• [EXERCISE] Please reproduce exactly the line that contains "Manning Dr NE" and every line after it through the end of the records below, adding nothing else.

- Opening Delimiter -

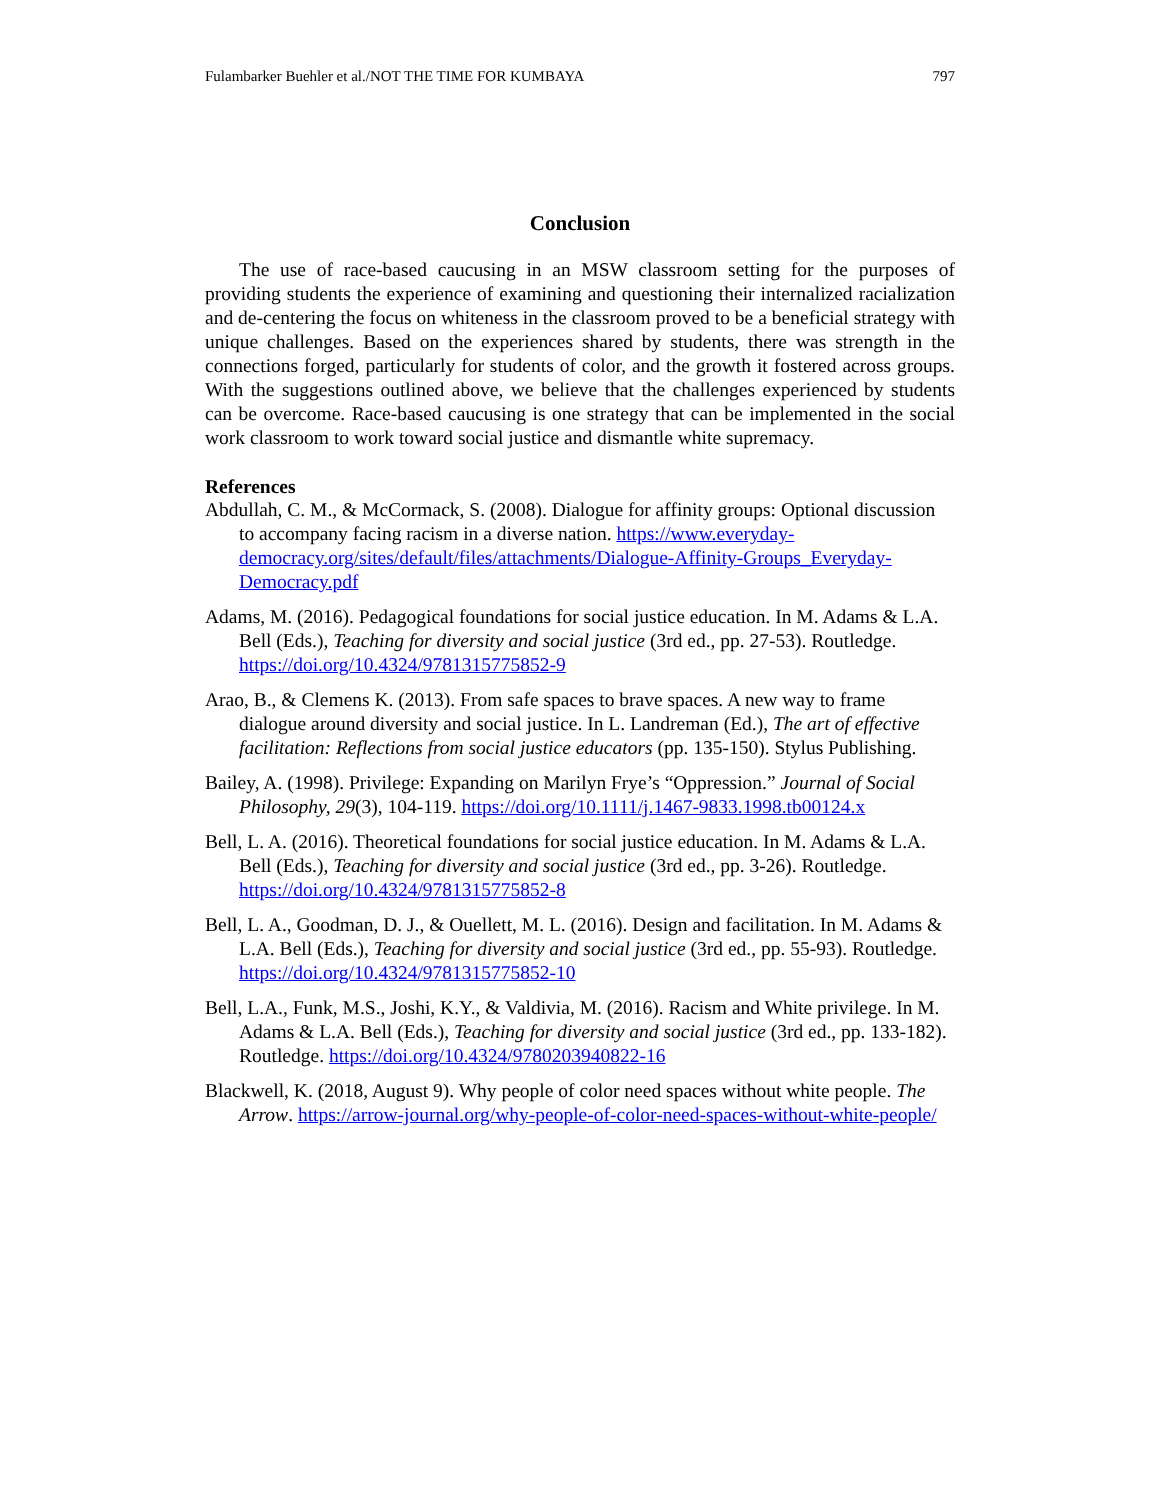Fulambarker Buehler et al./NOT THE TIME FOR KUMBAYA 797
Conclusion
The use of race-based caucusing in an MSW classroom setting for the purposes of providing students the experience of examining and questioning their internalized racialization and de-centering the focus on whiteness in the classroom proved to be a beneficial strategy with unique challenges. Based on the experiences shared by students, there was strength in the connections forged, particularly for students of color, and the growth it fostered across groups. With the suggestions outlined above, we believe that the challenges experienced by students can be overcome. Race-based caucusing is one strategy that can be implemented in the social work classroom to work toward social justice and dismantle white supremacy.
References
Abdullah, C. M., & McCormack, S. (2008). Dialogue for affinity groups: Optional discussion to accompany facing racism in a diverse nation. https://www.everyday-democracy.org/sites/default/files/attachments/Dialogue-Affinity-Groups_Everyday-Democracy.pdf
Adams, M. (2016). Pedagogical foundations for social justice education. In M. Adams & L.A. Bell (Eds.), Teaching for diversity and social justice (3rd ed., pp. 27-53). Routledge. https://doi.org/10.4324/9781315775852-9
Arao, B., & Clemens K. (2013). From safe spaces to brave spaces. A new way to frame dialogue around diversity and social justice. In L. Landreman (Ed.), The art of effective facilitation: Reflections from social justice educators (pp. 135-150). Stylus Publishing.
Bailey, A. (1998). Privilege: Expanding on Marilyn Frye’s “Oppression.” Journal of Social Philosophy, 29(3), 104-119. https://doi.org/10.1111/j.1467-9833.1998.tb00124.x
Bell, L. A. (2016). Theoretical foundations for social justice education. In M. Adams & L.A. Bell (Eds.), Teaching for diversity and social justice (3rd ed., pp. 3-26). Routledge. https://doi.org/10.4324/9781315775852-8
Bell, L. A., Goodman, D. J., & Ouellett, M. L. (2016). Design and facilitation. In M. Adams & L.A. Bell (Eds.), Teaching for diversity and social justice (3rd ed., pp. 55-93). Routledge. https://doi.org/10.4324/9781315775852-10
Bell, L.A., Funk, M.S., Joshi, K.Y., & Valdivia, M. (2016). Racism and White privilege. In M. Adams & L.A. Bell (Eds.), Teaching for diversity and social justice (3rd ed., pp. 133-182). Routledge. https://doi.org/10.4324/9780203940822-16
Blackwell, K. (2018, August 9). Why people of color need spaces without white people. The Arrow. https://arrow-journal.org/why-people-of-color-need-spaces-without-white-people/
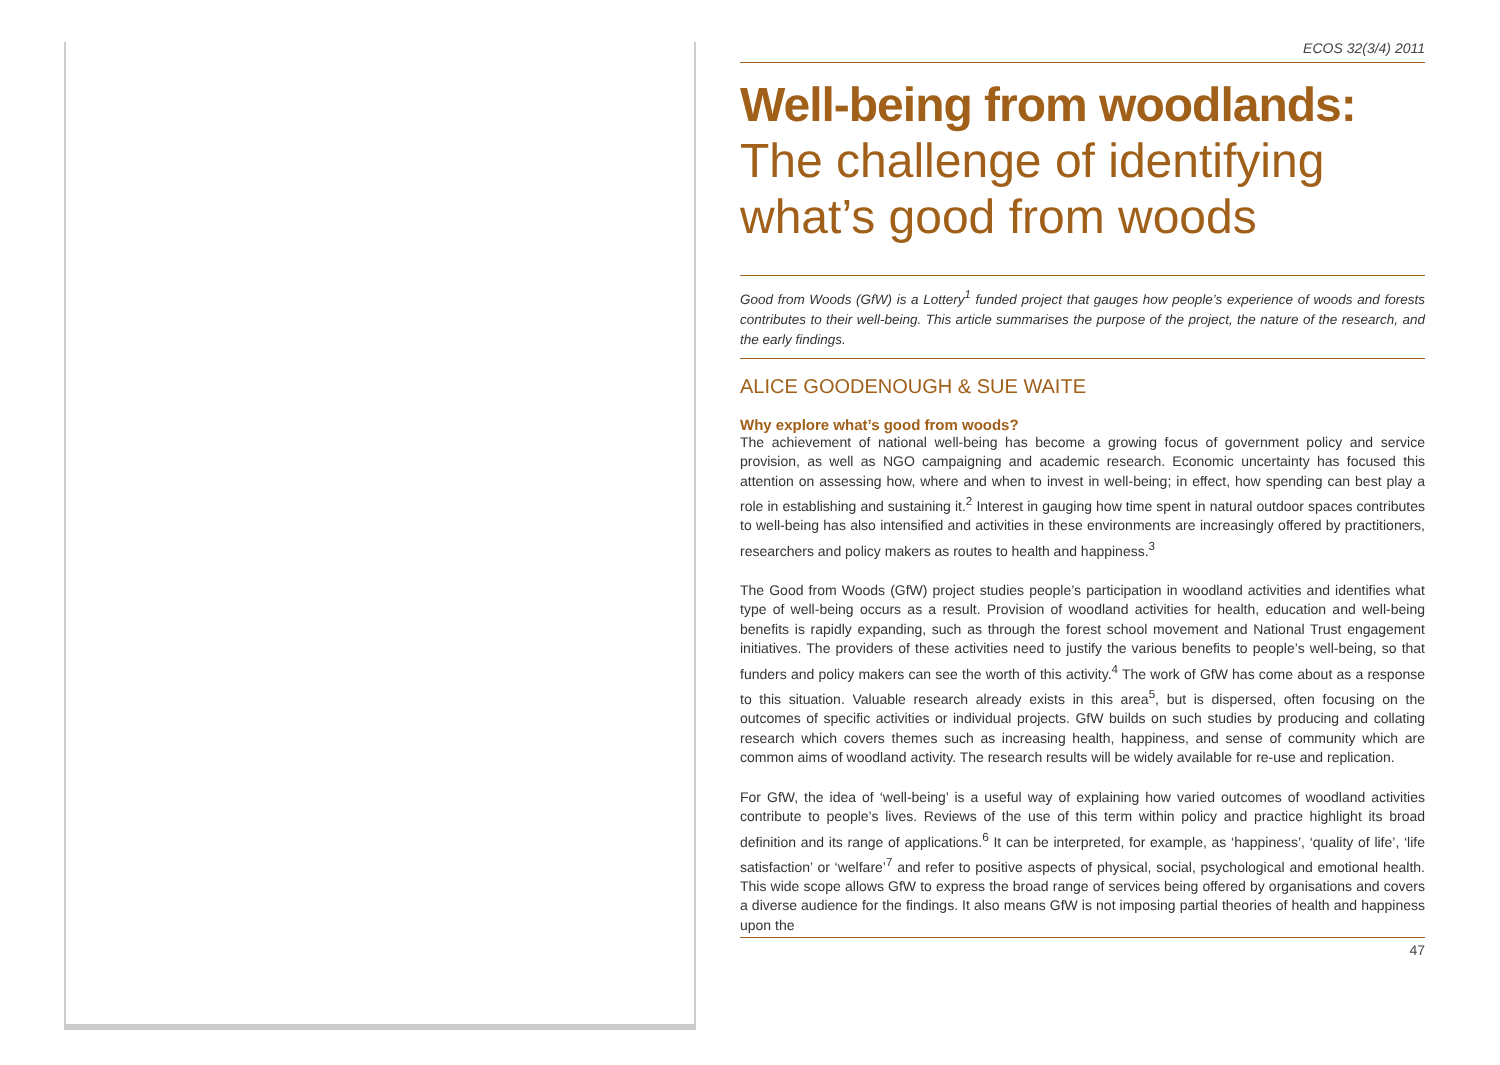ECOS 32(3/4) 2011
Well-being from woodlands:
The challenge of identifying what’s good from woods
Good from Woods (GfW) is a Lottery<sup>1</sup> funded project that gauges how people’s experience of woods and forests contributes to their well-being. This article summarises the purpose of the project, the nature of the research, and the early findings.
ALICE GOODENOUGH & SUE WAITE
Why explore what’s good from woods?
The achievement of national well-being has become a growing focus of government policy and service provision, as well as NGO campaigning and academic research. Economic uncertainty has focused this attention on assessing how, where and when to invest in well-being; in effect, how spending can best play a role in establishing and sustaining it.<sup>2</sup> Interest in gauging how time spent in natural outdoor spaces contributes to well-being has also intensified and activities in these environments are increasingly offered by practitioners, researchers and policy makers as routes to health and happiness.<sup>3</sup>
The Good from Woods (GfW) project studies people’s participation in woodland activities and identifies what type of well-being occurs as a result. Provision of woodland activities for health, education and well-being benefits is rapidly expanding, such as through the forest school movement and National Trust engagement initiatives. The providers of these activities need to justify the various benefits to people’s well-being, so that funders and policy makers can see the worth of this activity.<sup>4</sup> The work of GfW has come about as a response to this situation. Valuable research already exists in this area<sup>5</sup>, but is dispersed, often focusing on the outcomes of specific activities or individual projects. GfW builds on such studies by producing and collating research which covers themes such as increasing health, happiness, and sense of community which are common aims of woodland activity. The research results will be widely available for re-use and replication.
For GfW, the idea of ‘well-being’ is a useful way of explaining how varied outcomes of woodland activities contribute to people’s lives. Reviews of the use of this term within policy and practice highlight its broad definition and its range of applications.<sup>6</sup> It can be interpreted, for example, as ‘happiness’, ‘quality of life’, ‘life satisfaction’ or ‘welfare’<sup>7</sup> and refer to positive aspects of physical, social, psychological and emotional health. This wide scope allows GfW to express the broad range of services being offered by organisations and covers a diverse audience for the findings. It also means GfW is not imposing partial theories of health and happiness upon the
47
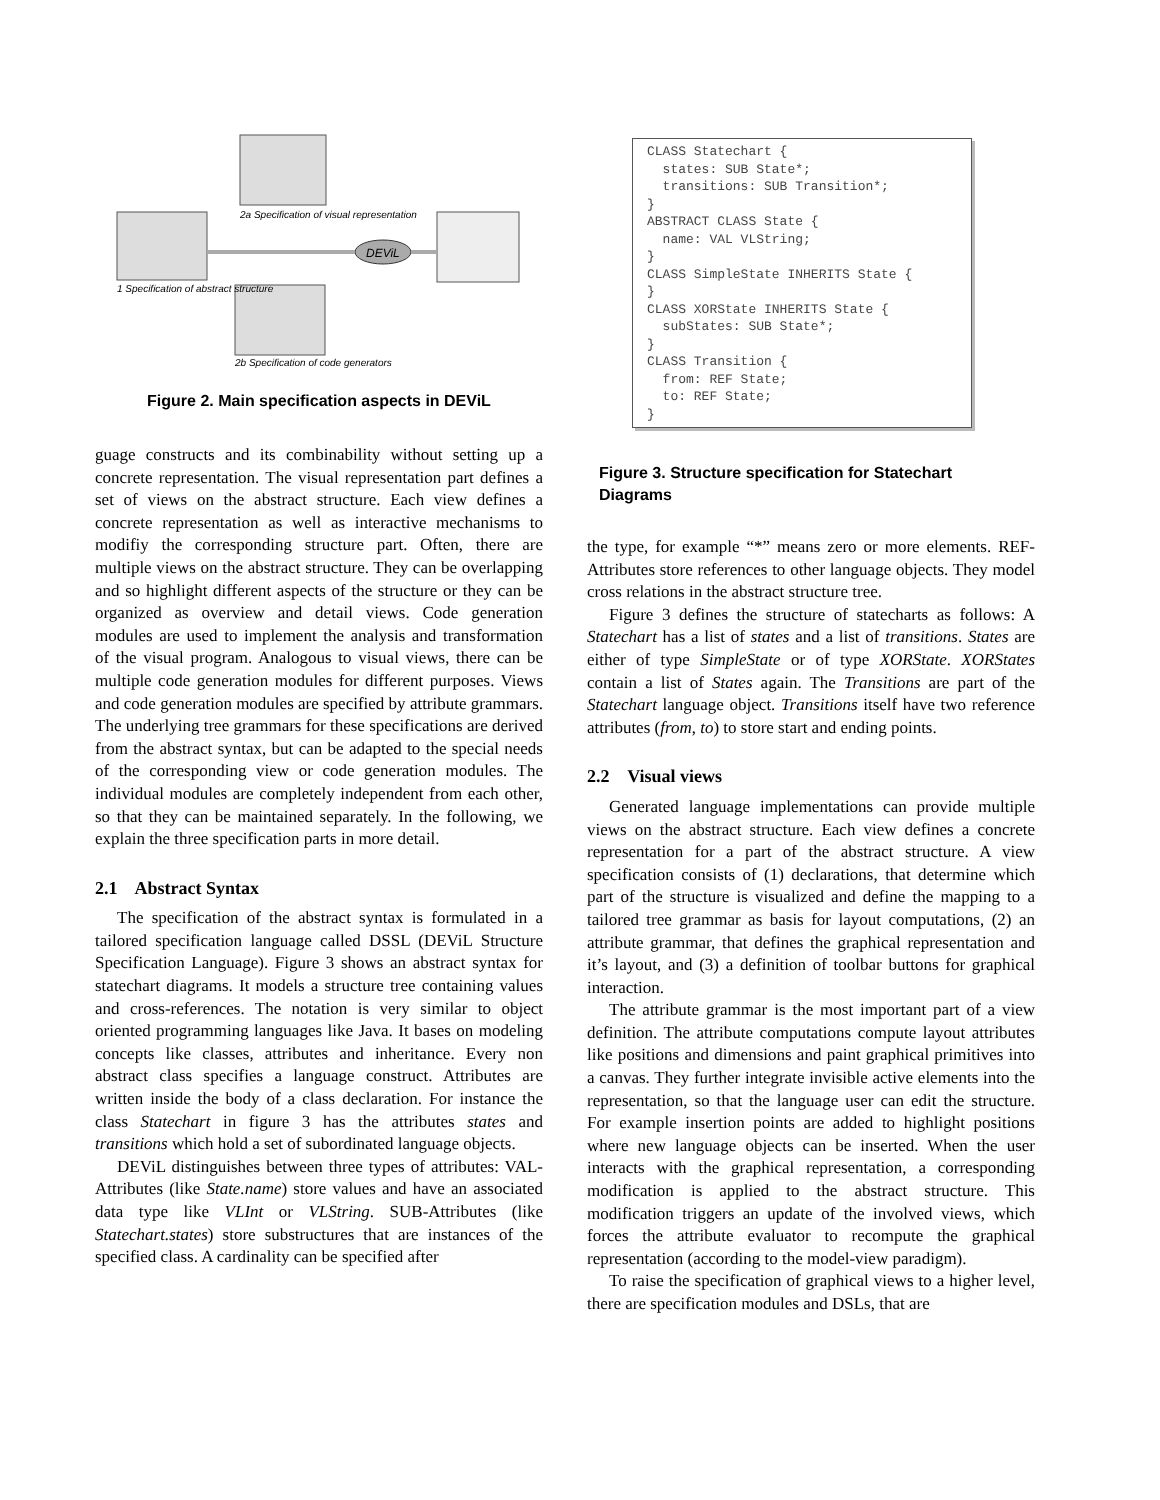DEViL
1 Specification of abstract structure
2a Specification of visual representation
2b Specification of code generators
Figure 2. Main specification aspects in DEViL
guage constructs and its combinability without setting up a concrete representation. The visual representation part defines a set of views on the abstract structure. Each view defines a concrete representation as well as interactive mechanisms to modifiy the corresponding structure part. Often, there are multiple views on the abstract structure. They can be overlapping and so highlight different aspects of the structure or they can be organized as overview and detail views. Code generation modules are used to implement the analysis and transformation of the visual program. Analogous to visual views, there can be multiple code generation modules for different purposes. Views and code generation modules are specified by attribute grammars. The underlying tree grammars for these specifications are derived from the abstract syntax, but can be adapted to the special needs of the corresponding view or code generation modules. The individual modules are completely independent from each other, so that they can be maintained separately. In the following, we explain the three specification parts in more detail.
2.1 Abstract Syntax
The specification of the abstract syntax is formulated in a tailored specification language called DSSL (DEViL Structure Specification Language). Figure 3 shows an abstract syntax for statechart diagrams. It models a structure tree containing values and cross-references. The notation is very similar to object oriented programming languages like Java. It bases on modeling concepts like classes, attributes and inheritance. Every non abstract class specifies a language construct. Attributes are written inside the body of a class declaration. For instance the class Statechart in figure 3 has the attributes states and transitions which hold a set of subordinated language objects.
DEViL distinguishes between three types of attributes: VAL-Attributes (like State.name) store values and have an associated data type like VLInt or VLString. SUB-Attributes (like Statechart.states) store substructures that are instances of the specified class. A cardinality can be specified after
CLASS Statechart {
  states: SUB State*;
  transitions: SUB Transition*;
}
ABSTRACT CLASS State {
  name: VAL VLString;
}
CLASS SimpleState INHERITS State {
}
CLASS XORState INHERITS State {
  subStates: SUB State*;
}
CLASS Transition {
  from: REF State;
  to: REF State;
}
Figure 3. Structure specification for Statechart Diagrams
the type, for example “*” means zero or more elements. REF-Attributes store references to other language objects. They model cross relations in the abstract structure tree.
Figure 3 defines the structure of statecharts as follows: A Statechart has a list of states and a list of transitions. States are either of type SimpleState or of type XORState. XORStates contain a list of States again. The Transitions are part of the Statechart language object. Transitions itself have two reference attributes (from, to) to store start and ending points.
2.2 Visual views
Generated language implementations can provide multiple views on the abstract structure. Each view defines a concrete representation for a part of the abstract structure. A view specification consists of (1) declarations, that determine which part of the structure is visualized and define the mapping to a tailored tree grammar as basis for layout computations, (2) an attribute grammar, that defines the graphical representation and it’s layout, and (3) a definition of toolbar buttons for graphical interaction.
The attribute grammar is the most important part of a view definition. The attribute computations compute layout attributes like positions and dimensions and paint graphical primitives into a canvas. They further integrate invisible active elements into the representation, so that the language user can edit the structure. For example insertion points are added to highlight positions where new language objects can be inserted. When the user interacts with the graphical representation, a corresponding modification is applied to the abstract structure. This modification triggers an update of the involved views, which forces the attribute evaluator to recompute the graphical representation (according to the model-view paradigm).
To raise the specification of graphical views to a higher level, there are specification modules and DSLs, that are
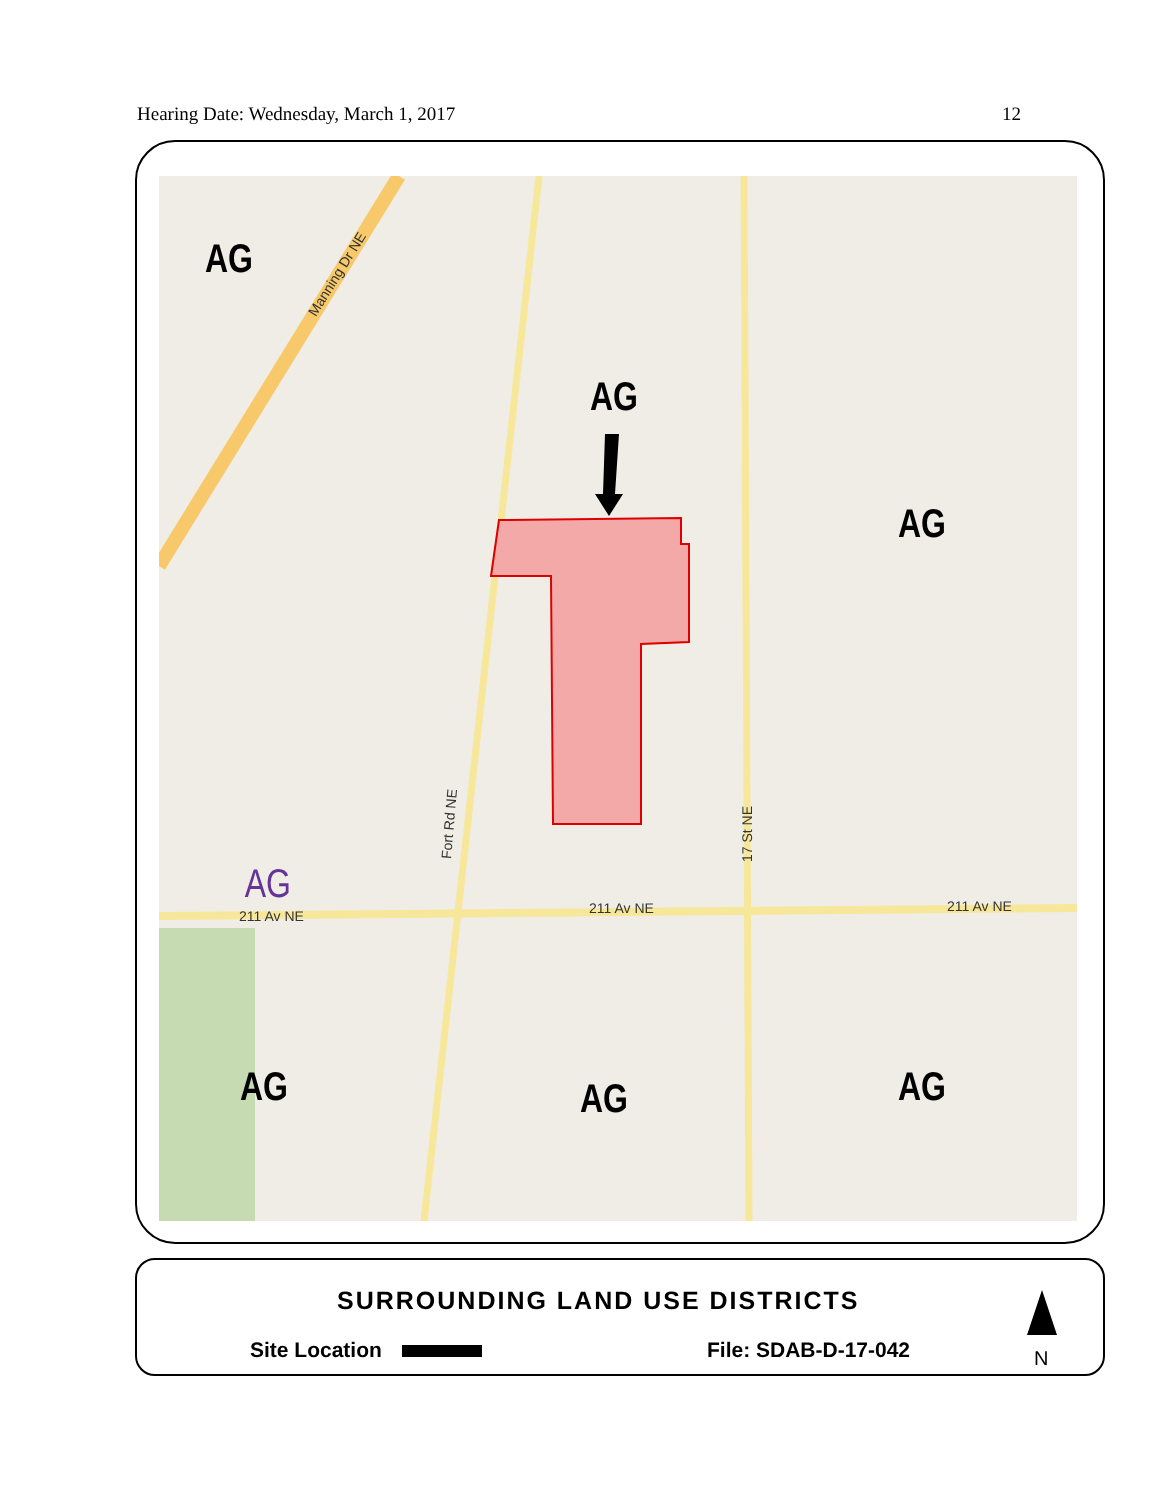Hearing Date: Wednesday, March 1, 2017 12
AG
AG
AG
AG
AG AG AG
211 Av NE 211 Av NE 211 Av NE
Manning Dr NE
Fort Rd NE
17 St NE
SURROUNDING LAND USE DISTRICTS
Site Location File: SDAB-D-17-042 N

- Closing Delimiter -

• [RESULT]
Manning Dr NE
Fort Rd NE
17 St NE
SURROUNDING LAND USE DISTRICTS
Site Location File: SDAB-D-17-042 N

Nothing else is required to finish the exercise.